== Work to be completed ==
Convert the text read from the pictures in the material below into a Markdown table with two columns, No. and Text, giving a row number and one line per row and skipping blank lines. Leave the pictures out of the answer.
[Start of section]
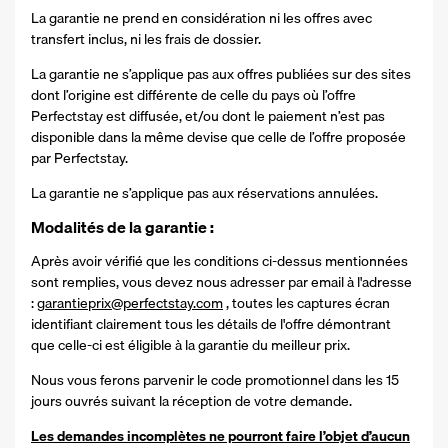
La garantie ne prend en considération ni les offres avec
transfert inclus, ni les frais de dossier.
La garantie ne s’applique pas aux offres publiées sur des sites
dont l’origine est différente de celle du pays où l’offre
Perfectstay est diffusée, et/ou dont le paiement n’est pas
disponible dans la même devise que celle de l’offre proposée
par Perfectstay.
La garantie ne s’applique pas aux réservations annulées.
Modalités de la garantie :
Après avoir vérifié que les conditions ci-dessus mentionnées
sont remplies, vous devez nous adresser par email à l'adresse
:
garantieprix@perfectstay.com
, toutes les captures écran
identifiant clairement tous les détails de l'offre démontrant
que celle-ci est éligible à la garantie du meilleur prix.
Nous vous ferons parvenir le code promotionnel dans les 15
jours ouvrés suivant la réception de votre demande.
Les demandes incomplètes ne pourront faire l’objet d’aucun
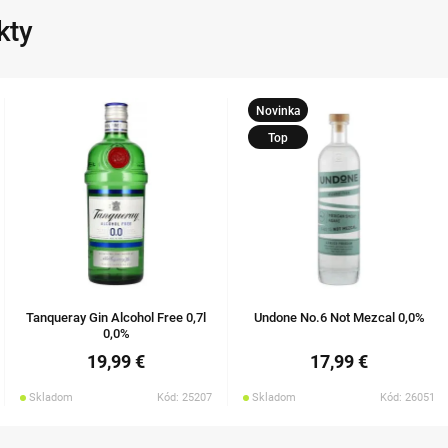
kty
Novinka
Top
Tanqueray Gin Alcohol Free 0,7l
Undone No.6 Not Mezcal 0,0%
0,0%
19,99 €
17,99 €
Skladom
Kód: 25207
Skladom
Kód: 26051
[End of section]
== Exercise output ==
| No. | Text |
|---|---|
| 1 | La garantie ne prend en considération ni les offres avec |
| 2 | transfert inclus, ni les frais de dossier. |
| 3 | La garantie ne s’applique pas aux offres publiées sur des sites |
| 4 | dont l’origine est différente de celle du pays où l’offre |
| 5 | Perfectstay est diffusée, et/ou dont le paiement n’est pas |
| 6 | disponible dans la même devise que celle de l’offre proposée |
| 7 | par Perfectstay. |
| 8 | La garantie ne s’applique pas aux réservations annulées. |
| 9 | Modalités de la garantie : |
| 10 | Après avoir vérifié que les conditions ci-dessus mentionnées |
| 11 | sont remplies, vous devez nous adresser par email à l'adresse |
| 12 | : |
| 13 | garantieprix@perfectstay.com |
| 14 | , toutes les captures écran |
| 15 | identifiant clairement tous les détails de l'offre démontrant |
| 16 | que celle-ci est éligible à la garantie du meilleur prix. |
| 17 | Nous vous ferons parvenir le code promotionnel dans les 15 |
| 18 | jours ouvrés suivant la réception de votre demande. |
| 19 | Les demandes incomplètes ne pourront faire l’objet d’aucun |
| 20 | kty |
| 21 | Novinka |
| 22 | Top |
| 23 | Tanqueray Gin Alcohol Free 0,7l |
| 24 | Undone No.6 Not Mezcal 0,0% |
| 25 | 0,0% |
| 26 | 19,99 € |
| 27 | 17,99 € |
| 28 | Skladom |
| 29 | Kód: 25207 |
| 30 | Skladom |
| 31 | Kód: 26051 |